■ SOURCE EXTRACT
I have to tell you, editor with IP ending in 246.242, that journal articles of 50 to 100 pages or more have been common in some journals going back decades before the founding of Wikipedia, indeed back before 1900. The standard here has always been that a citation must identify the location of the content being cited as precisely as is reasonably possible, to allow readers to verify that the cited source supports the statement. a page range of 20, let alone 50 or more, pages is not helpful for that purpose. Citations to paginated articles should cite a specific page, or a short range if the supporting information is on more than one page, whatever mechanism is used to format the citation. Citing the entire article is better than nothing, but not sufficient. DES (talk)DESiegel Contribs 20:58, 11 May 2020 (UTC)
My thoughts are aligned with DES. Of what practical benefit to the reader is providing the full page range of an article when only a specific single page is necessary to verify the content for which we are providing the cite (which is the point of citations)? The reader can easily find the article in the journal's table of contents if they want to read the whole thing or see the title page, and I imagine some pubs make it even easier with headers/footers. However, this is a far less likely use case than finding the specific relevant page. I wouldn't object to another parm to contain the full page range, but in its absence, the specific page is more important. (I'm also unsure whether there can be a non-confusing way to render both values.) —[AlanM1 (talk)]— 23:26, 11 May 2020 (UTC)
Well, no-one disputes that. There are several ways to present the needed information now, with the current system. Also now, and properly, what goes in |title= is the in-source location (the article). When it comes to the relevant pages, it would be inexact to substitute the context subset for the entire range. It is not representative of what you are citing, with the discrepancy becoming fairly obvious when one looks at the source's table of contents, which likely gives an indication of the actual range, and where also likely, readers may turn to first. In similar fashion when one is citing a book chapter, where a page range should be given. Again there are options to add the context pages in that chapter with the current system. I wonder how often 50 or 100 page-articles were cited in general reference lay works like Wikipedia. Scientific papers up for peer review perhaps or similar? I don't think it is fair to compare the reference system in such works, with Wikipedia's own, which has a different purpose and target. 98.0.246.242 (talk) 23:42, 11 May 2020 (UTC)

■ PROBLEM
Copy out the discussion on citation page ranges from "My thoughts are" down to "23:26, 11 May 2020 (UTC)", changing "page range" to "span of pages" wherever it occurs.

■ THE DATA
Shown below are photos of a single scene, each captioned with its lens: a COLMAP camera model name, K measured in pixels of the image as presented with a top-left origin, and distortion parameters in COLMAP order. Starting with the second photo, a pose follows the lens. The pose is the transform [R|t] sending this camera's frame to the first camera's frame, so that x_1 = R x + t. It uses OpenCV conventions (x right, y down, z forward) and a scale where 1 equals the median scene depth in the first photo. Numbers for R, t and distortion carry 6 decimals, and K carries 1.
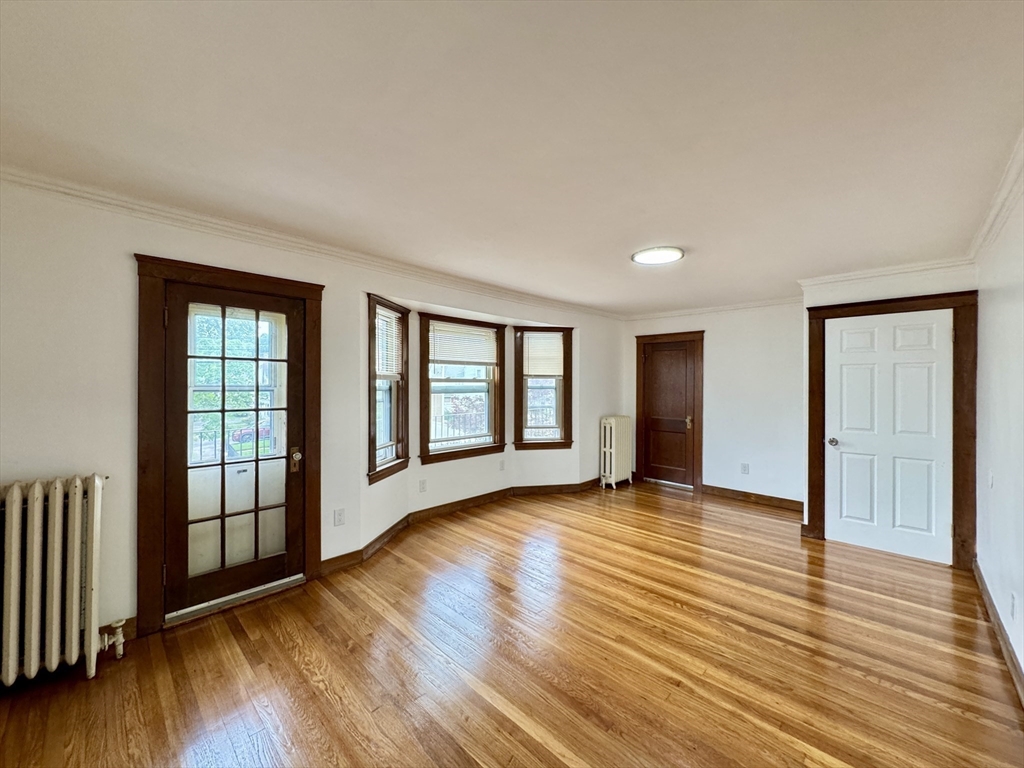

■ RESULT
My thoughts are aligned with DES. Of what practical benefit to the reader is providing the full span of pages of an article when only a specific single page is necessary to verify the content for which we are providing the cite (which is the point of citations)? The reader can easily find the article in the journal's table of contents if they want to read the whole thing or see the title page, and I imagine some pubs make it even easier with headers/footers. However, this is a far less likely use case than finding the specific relevant page. I wouldn't object to another parm to contain the full span of pages, but in its absence, the specific page is more important. (I'm also unsure whether there can be a non-confusing way to render both values.) —[AlanM1 (talk)]— 23:26, 11 May 2020 (UTC)